- Directed by: Rohit Jugraj
- Written by: Daljit Kaur; Surmeet Maavi;
- Produced by: Upinderjit Grewal; Kavanjit Hayre; Talwinder Hayre;
- Starring: Ranjit Bawa; Manav Vij; Mandy Takhar; Guggu Gill;
- Music by: Jaidev Kumar
- Production companies: Cinemadic Motion Pictures UK Ltd; Kuausmedia Entertainment; Hayre Entertainment;
- Release date: 20 April 2018;
- Running time: 152 minutes
- Country: India
- Language: Punjabi

= Khido Khundi =

Khido Khundi is a 2018 Punjabi film about hockey.
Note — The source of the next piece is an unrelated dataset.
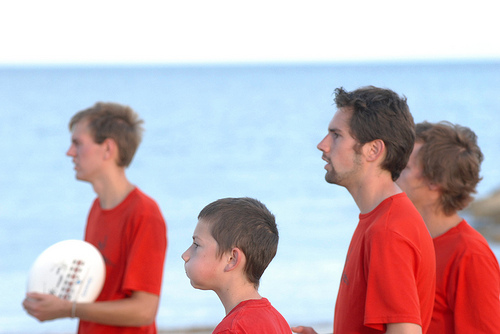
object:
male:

The movie depicts the reality of the Indian hockey players from Sansarpur, Punjab, India.

== Plot ==
Khido Khundi portrays two brothers, and the passion for hockey in Punjab.

== Cast ==
- Ranjit Bawa as Fateh
- Manav Vij as Harry
- Mandy Takhar as Laali
- Guggu Gill as Balveer Singh
- Mahabir Bhullar as Pargat Singh
- Elnaaz Norouzi as Naaz
- Seema Kaushal
- Jatinder Kaur as Bachni Kaur
- James Breakey as Captain Ruff

==Reception==
Sakshi Batra of PTC Punjabi wrote, "Rohit has won our hearts with his unconventional direction. He has perfectly used the right blend of locations along with the talented star cast of the movie." Jasmine Singh of Tribune India wrote, "For one, Rohit Jugraj has picked up a really inspiring story and shot it really well. He has used all the locations and actors to the best of their ability. But what seems to be the biggest drawback of Khido Khundi is that where the first half of the film is racy and also belongs to Rohit Jugraj, the second half looks so much like Chak De India- with the boys of course!